Harrison County has settled the last two of four separate lawsuits against the sheriff’s department totaling nearly $87,000.
The most recent cases settled were with Mary A. Ward, who was awarded $30,000, and Ray Byrne, $10,000. Earlier, Lina M. Misamore’s case was settled for $20,000 and Danielle Smith’s for $26,500.
‘Basically, the decision is one by the insurance company calculating the amount of risk the county has for potential settlement,’ said John E. Colin, legal counsel for the Harrison County Commissioners.
The claims of Misamore and Ward, both of Corydon, Smith of New Salisbury and Byrne of Ramsey were filed Sept. 6, 2006, in U.S. District Court in New Albany by Louisville attorney Charles W. Miller of Miller & Faulkner law firm.
Plaintiffs Misamore, Smith and Ward claim they were subjected to a sexually hostile workforce environment while working in the sheriff’s department, and that nothing was done to correct the problems when they complained to the sheriff or county commissioners.
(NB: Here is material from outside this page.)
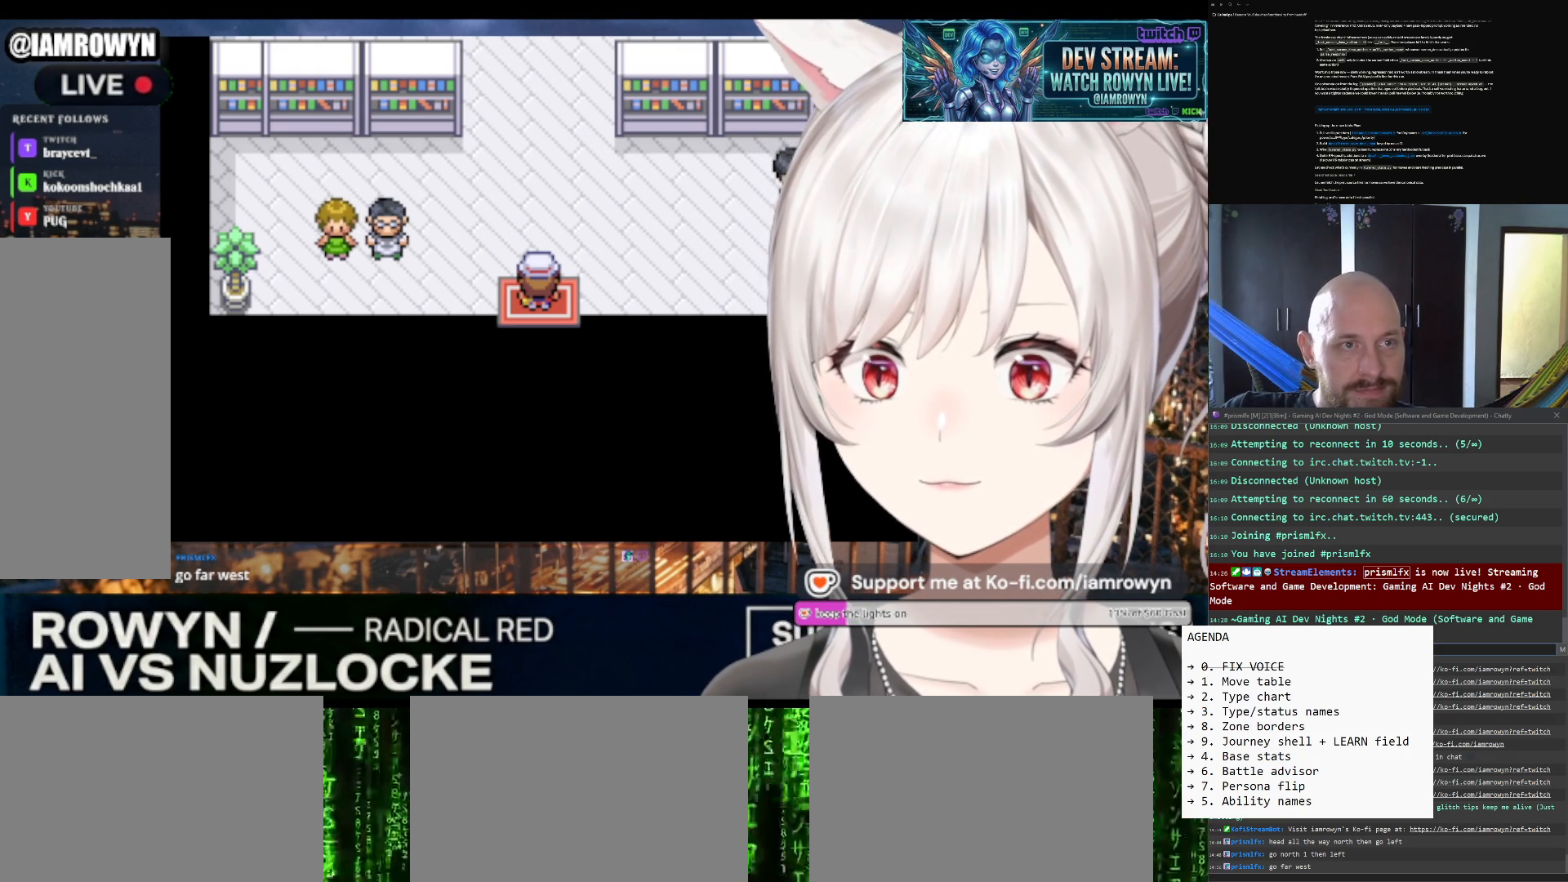
{"buttons": ["A"], "events": []}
Each of the plaintiffs filed complaints of discrimination with the U.S. Equal Employment Opportunity Commission, which ultimately ruled each had a right to sue. Next, the U.S. Justice Dept. reviewed the cases, and in June of last year, notified the plaintiffs that it did not intend to sue. The claimants were give 90 days to file a civil suit.
Misamore claimed she was retaliated against for complaining about sexual harassment in the correction’s department, that the harassment was condoned by the sheriff, and that adverse employment actions, including ‘constructive discharge,’ were taken against her by supervisory personnel in the sheriff’s department.
Smith also claimed she was retaliated against for complaining about sexual harassment.
Ward claimed she was retaliated against for filing the discrimination charge and that adverse employment actions were taken against her for complaining.
Byrne, who formerly served as the jail commander, also filed a charge of discrimination against the sheriff’s department with the EEOC alleging that he had been subjected to adverse employment actions, including termination, in retaliation for engaging in ‘protective activities’ under the Civil Rights Act, ‘or alternatively, for defendant Deatrick’s perception’ that Byrne had assisted the EEOC in its investigation.
The plaintiffs alleged they were subjected to a ‘workplace of unwelcome and highly offensive conduct, intimidation, ridicule and insult of a sexual nature that was so severe and pervasive that it altered the conditions of their respective employment and otherwise created a sexually hostile working environment.’
The plaintiffs also claim ‘the sexually hostile working environment of the … department was one that a reasonable person would find hostile and abusive … ‘
The plaintiffs said the sexually inappropriate conduct of the defendants was reported to commissioners as well as the sheriff, but no one took steps to correct the situation.